In the material below, could you change "Volunteer" to "Donate" in the stretch from the line containing "You need an account to use this feature." through the end of the material, leave everything else unchanged, and give back only those lines, with the pictures left out?

*** Opening of Data shown ***

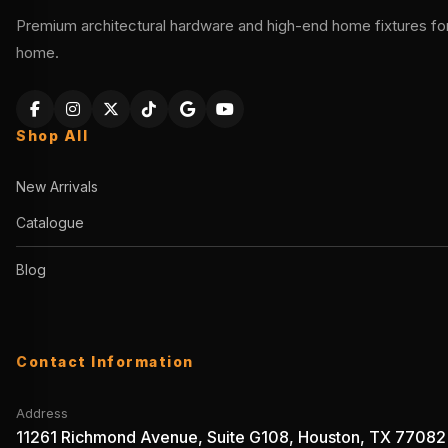
Premium architectural hardware and high-end home fixtures for 
home.
Shop All
New Arrivals
Catalogue
Blog
Contact Information
Address
11261 Richmond Avenue, Suite G108, Houston, TX 77082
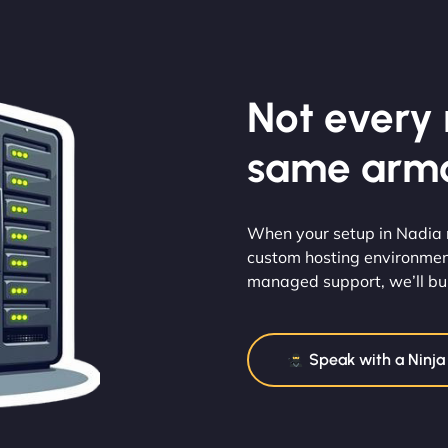
Not every m
same armo
When your setup in Nadia ne
custom hosting environmen
managed support, we’ll buil
Speak with a Ninja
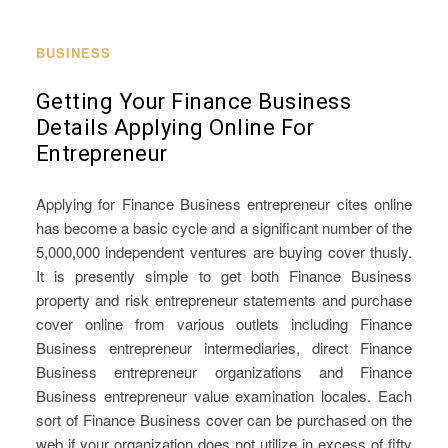
BUSINESS
Getting Your Finance Business
Details Applying Online For
Entrepreneur
Applying for Finance Business entrepreneur cites online
has become a basic cycle and a significant number of the
5,000,000 independent ventures are buying cover thusly.
It is presently simple to get both Finance Business
property and risk entrepreneur statements and purchase
cover online from various outlets including Finance
Business entrepreneur intermediaries, direct Finance
Business entrepreneur organizations and Finance
Business entrepreneur value examination locales. Each
sort of Finance Business cover can be purchased on the
web if your organization does not utilize in excess of fifty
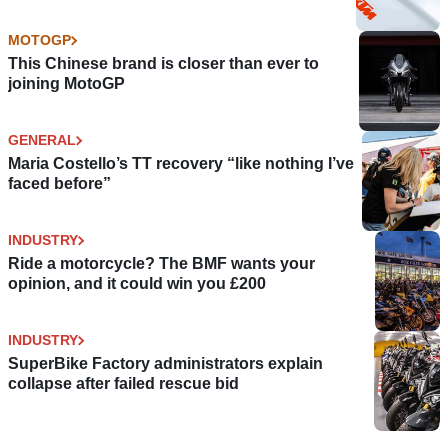
MOTOGP
This Chinese brand is closer than ever to
joining MotoGP
GENERAL
Maria Costello’s TT recovery “like nothing I’ve
faced before”
INDUSTRY
Ride a motorcycle? The BMF wants your
opinion, and it could win you £200
INDUSTRY
SuperBike Factory administrators explain
collapse after failed rescue bid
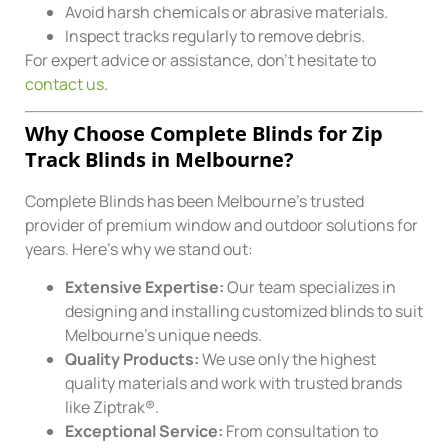
Avoid harsh chemicals or abrasive materials.
Inspect tracks regularly to remove debris.
For expert advice or assistance, don’t hesitate to
contact us
.
Why Choose Complete Blinds for Zip
Track Blinds in Melbourne?
Complete Blinds has been Melbourne’s trusted
provider of premium window and outdoor solutions for
years. Here’s why we stand out:
Extensive Expertise:
Our team specializes in
designing and installing customized blinds to suit
Melbourne’s unique needs.
Quality Products:
We use only the highest
quality materials and work with trusted brands
like Ziptrak®.
Exceptional Service:
From consultation to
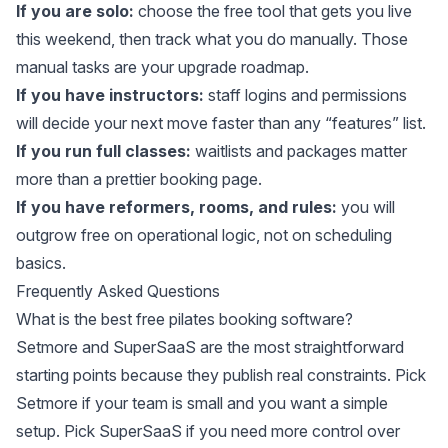
If you are solo:
choose the free tool that gets you live
this weekend, then track what you do manually. Those
manual tasks are your upgrade roadmap.
If you have instructors:
staff logins and permissions
will decide your next move faster than any “features” list.
If you run full classes:
waitlists and packages matter
more than a prettier booking page.
If you have reformers, rooms, and rules:
you will
outgrow free on operational logic, not on scheduling
basics.
Frequently Asked Questions
What is the best free pilates booking software?
Setmore and SuperSaaS are the most straightforward
starting points because they publish real constraints. Pick
Setmore if your team is small and you want a simple
setup. Pick SuperSaaS if you need more control over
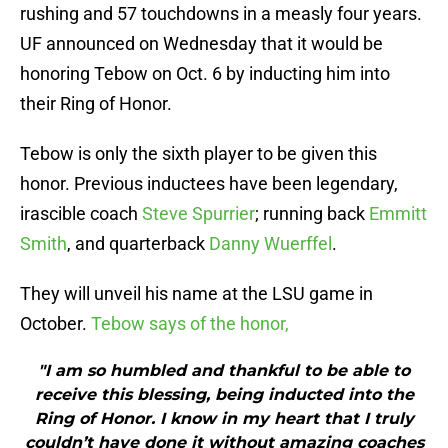
rushing and 57 touchdowns in a measly four years.
UF announced on Wednesday that it would be
honoring Tebow on Oct. 6 by inducting him into
their Ring of Honor.
Tebow is only the sixth player to be given this
honor. Previous inductees have been legendary,
irascible coach
Steve Spurrier
; running back
Emmitt
Smith
, and quarterback
Danny Wuerffel
.
They will unveil his name at the LSU game in
October.
Tebow says of the honor,
"I am so humbled and thankful to be able to
receive this blessing, being inducted into the
Ring of Honor. I know in my heart that I truly
couldn’t have done it without amazing coaches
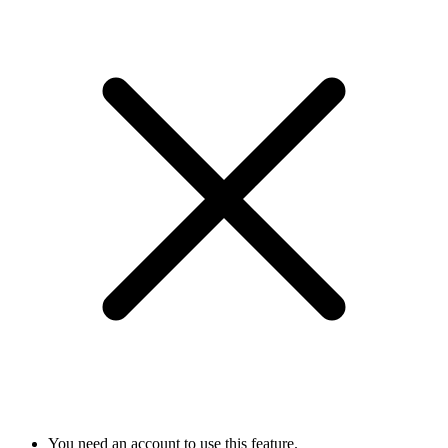
You need an account to use this feature.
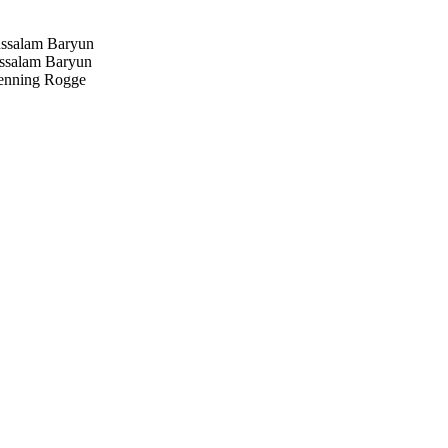
salam Baryun
salam Baryun
nning Rogge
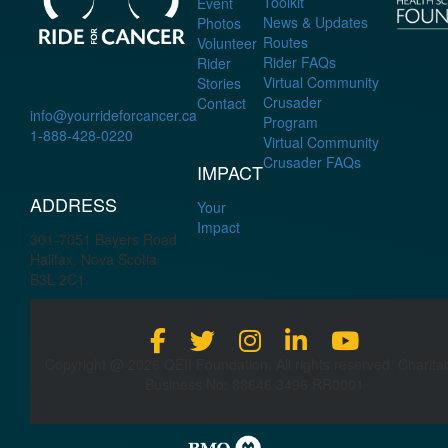
Toolkit
Event
News & Updates
Photos
Routes
Volunteer
Rider FAQs
Rider
Virtual Community
Stories
Crusader
Contact
info@yourrideforcancer.ca
Program
1-888-428-0220
Virtual Community
Crusader FAQs
IMPACT
ADDRESS
Your
Impact
301-7051 Bayers Road
Halifax, Nova Scotia
B3L 2C1
Copyright @ 2026 QEII Foundation. All rights reserved. Charita
Business No: 88646 3496 RR0001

*** Close of Data shown ***

» Answer to the exercise:
You need an account to use this feature.
salam Baryun
salam Baryun
nning Rogge
Toolkit
Event
News & Updates
Photos
Routes
Donate
Rider FAQs
Rider
Virtual Community
Stories
Crusader
Contact
info@yourrideforcancer.ca
Program
1-888-428-0220
Virtual Community
Crusader FAQs
IMPACT
ADDRESS
Your
Impact
301-7051 Bayers Road
Halifax, Nova Scotia
B3L 2C1
Copyright @ 2026 QEII Foundation. All rights reserved. Charita
Business No: 88646 3496 RR0001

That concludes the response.